Friday 17 January 2014

Net neutrality a grand opera for punk geeks

This is the kind of image you see on stories in IT magazines that deal with this thing that's happening in the United States called "net neutrality". Freedom is apparently under threat in the US because "a federal appeals court ruled Tuesday" that internet providers could "[restrict] speeds or even [block] visits to different sites". The case was brought to the Federal Communications Commission by ISP Verizon, which also produces content. Now it's had a win although the story is not over it would seem.

I read a BuzzFeed story about this a couple of days ago which put the nutgraf - the paragraph that actually explained the situation - right at the end of the story. This kind of editing is symptomatic of the coverage of net neutrality because it shows that there is a big readership who are already in-the-know about the issue. What I also see is that that readership is also very much of a single mind in the matter. As in the case of publishers - of books, music or movies and TV - in the minds of these people you've got big, evil corporations arrayed against the serried ranks of virtuous punk geek ninjas. An uneven fight, it would seem, but there have been wins for the underdogs, for example getting SOPA killed in Congress.

The blogpost linked to above dates from January 2012, which shows how long this war has been going on. Net neutrality is just the most recent skirmish in a protracted battle between Darth Vader and Luke Skywalker - if you get the drift.

The thing is that net neutrality is only a US issue. I think that the situation differs in Australia because here the ISPs are not so deeply involved in content as they are Stateside, so there's less incentive for them to get bolshy with the punk geeks and their legions of greedy vassals - the regular people out in the community who use the innovations created by the geeks to source their content without paying for it. That's my take anyway. I would be happy to be able to read more on net neutrality from an Australian perspective. When HootSuite started to ask for payment in order for the user to avoid sticky ads in their tweetstream, I switched to TweetDeck. But I wonder if there might not be a way to use the demise of net neutrality to do some good. ISPs might be able to charge more for certain websites and then funnel some of that income off to the actual content creators, for example. Maybe this grand opera for propeller heads is not such a bad thing after all.

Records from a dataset
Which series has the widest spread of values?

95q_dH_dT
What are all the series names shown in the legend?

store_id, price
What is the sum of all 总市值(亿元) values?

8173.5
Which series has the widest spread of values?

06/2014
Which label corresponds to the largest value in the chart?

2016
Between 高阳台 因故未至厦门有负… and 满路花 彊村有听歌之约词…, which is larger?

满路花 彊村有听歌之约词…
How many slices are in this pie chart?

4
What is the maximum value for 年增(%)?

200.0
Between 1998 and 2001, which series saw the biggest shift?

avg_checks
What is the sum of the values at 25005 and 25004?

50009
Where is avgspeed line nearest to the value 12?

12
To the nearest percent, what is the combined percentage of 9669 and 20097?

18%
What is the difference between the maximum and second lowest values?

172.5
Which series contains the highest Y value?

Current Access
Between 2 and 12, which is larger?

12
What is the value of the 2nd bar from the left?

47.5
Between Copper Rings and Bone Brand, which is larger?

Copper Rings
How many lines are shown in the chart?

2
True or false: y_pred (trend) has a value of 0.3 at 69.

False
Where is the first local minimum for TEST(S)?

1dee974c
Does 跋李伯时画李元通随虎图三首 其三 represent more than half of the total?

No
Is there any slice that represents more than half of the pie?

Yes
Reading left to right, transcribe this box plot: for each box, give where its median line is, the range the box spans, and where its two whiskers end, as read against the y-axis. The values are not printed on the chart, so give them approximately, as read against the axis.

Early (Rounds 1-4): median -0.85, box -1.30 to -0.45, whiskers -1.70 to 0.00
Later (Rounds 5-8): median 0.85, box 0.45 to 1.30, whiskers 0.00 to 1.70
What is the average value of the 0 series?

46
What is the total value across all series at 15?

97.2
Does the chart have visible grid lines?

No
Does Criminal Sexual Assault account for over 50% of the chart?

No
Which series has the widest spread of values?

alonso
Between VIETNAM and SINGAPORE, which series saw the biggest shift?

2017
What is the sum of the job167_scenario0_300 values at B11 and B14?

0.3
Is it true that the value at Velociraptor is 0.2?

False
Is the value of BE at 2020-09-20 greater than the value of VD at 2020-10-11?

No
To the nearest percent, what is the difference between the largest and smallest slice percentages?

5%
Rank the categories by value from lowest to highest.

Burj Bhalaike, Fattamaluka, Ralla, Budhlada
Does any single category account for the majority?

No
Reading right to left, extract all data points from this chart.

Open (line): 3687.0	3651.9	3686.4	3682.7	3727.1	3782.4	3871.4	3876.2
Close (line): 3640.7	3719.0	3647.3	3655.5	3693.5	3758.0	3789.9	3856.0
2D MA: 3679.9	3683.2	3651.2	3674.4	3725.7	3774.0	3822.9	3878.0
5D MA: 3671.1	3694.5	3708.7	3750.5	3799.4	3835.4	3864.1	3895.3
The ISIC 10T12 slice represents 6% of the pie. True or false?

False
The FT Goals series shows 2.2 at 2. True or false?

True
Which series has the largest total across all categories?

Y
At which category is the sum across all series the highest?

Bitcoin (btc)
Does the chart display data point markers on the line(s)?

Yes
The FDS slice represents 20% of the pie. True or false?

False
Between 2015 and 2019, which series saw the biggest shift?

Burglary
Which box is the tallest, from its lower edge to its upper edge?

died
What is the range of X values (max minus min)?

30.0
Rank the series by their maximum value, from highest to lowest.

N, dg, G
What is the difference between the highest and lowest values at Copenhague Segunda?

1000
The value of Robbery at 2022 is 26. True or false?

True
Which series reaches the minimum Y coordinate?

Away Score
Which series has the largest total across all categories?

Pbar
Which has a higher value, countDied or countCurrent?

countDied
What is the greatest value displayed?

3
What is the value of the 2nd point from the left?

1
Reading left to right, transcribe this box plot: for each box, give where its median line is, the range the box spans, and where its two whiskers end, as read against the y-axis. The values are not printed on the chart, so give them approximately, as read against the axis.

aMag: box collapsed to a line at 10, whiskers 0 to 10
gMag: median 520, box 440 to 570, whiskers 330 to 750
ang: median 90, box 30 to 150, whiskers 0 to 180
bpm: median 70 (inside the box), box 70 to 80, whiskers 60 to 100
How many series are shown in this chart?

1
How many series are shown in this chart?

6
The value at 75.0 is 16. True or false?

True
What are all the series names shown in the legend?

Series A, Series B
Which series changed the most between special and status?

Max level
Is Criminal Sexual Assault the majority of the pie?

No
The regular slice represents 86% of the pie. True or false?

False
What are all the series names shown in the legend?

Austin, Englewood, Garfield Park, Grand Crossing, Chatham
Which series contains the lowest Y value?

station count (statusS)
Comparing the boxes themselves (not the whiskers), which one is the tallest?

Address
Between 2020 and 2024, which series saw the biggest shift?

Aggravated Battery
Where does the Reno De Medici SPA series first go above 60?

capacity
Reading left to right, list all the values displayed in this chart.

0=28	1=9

TASK ITEM
Please translate this sentence from the net neutrality post into Spanish: "The thing is that net neutrality is only a US issue."

TASK SOLUTION
Lo que pasa es que la neutralidad de la red es solo un problema de Estados Unidos.